---------- EXERCISE DATA
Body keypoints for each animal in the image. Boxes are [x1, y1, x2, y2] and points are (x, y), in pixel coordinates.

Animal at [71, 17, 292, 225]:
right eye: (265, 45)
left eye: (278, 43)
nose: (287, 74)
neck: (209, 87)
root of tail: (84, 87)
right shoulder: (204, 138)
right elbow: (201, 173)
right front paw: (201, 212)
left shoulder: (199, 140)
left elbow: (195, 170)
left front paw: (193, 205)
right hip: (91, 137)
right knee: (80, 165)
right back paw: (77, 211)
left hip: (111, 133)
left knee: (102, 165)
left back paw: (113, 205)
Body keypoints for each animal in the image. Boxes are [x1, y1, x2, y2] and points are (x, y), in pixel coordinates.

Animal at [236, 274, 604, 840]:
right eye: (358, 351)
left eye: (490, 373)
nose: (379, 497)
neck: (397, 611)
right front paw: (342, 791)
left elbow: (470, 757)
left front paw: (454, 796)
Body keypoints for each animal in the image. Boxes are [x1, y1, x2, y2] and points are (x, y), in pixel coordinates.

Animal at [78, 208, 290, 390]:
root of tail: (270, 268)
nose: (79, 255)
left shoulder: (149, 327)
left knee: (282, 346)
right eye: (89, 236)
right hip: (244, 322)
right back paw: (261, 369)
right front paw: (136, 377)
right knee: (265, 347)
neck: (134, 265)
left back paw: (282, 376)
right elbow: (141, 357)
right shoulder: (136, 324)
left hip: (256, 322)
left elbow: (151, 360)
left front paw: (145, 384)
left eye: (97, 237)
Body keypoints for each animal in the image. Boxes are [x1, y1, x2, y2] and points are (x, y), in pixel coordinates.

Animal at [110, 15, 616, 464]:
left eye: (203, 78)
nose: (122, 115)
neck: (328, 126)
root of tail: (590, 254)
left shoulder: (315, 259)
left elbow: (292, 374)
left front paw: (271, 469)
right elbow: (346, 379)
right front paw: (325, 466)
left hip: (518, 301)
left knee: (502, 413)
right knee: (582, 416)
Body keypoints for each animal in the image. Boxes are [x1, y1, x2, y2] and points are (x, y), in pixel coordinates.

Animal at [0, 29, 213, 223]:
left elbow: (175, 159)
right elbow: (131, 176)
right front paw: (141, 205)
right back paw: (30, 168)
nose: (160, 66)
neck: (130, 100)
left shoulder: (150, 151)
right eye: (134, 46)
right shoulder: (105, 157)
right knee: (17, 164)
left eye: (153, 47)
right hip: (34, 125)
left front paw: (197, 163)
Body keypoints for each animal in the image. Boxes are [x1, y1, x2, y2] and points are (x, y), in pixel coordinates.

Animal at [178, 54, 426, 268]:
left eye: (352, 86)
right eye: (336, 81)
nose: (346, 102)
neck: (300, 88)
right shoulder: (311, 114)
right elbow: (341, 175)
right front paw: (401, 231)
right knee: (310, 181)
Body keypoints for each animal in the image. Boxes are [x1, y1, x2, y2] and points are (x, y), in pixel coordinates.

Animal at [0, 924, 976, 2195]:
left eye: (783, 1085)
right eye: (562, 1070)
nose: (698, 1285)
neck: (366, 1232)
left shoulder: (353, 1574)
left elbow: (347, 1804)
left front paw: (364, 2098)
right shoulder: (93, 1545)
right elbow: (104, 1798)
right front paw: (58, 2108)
--------------------
EXERCISE OBJECTIVE: Quote only the stretch of lines that starts the data above and ends with the line containing "right elbow: (131, 176)", both included.

WRITTEN RESPONSE:
Body keypoints for each animal in the image. Boxes are [x1, y1, x2, y2] and points are (x, y), in pixel coordinates.

Animal at [71, 17, 292, 225]:
right eye: (265, 45)
left eye: (278, 43)
nose: (287, 74)
neck: (209, 87)
root of tail: (84, 87)
right shoulder: (204, 138)
right elbow: (201, 173)
right front paw: (201, 212)
left shoulder: (199, 140)
left elbow: (195, 170)
left front paw: (193, 205)
right hip: (91, 137)
right knee: (80, 165)
right back paw: (77, 211)
left hip: (111, 133)
left knee: (102, 165)
left back paw: (113, 205)
Body keypoints for each animal in the image. Boxes are [x1, y1, x2, y2] and points are (x, y), in pixel coordinates.

Animal at [236, 274, 604, 840]:
right eye: (358, 351)
left eye: (490, 373)
nose: (379, 497)
neck: (397, 611)
right front paw: (342, 791)
left elbow: (470, 757)
left front paw: (454, 796)
Body keypoints for each animal in the image. Boxes are [x1, y1, x2, y2] and points are (x, y), in pixel coordinates.

Animal at [78, 208, 290, 390]:
root of tail: (270, 268)
nose: (79, 255)
left shoulder: (149, 327)
left knee: (282, 346)
right eye: (89, 236)
right hip: (244, 322)
right back paw: (261, 369)
right front paw: (136, 377)
right knee: (265, 347)
neck: (134, 265)
left back paw: (282, 376)
right elbow: (141, 357)
right shoulder: (136, 324)
left hip: (256, 322)
left elbow: (151, 360)
left front paw: (145, 384)
left eye: (97, 237)
Body keypoints for each animal in the image. Boxes are [x1, y1, x2, y2] and points are (x, y), in pixel coordinates.

Animal at [110, 15, 616, 464]:
left eye: (203, 78)
nose: (122, 115)
neck: (328, 126)
root of tail: (590, 254)
left shoulder: (315, 259)
left elbow: (292, 374)
left front paw: (271, 469)
right elbow: (346, 379)
right front paw: (325, 466)
left hip: (518, 301)
left knee: (502, 413)
right knee: (582, 416)
Body keypoints for each animal in the image. Boxes are [x1, y1, x2, y2] and points are (x, y), in pixel coordinates.

Animal at [0, 29, 213, 223]:
left elbow: (175, 159)
right elbow: (131, 176)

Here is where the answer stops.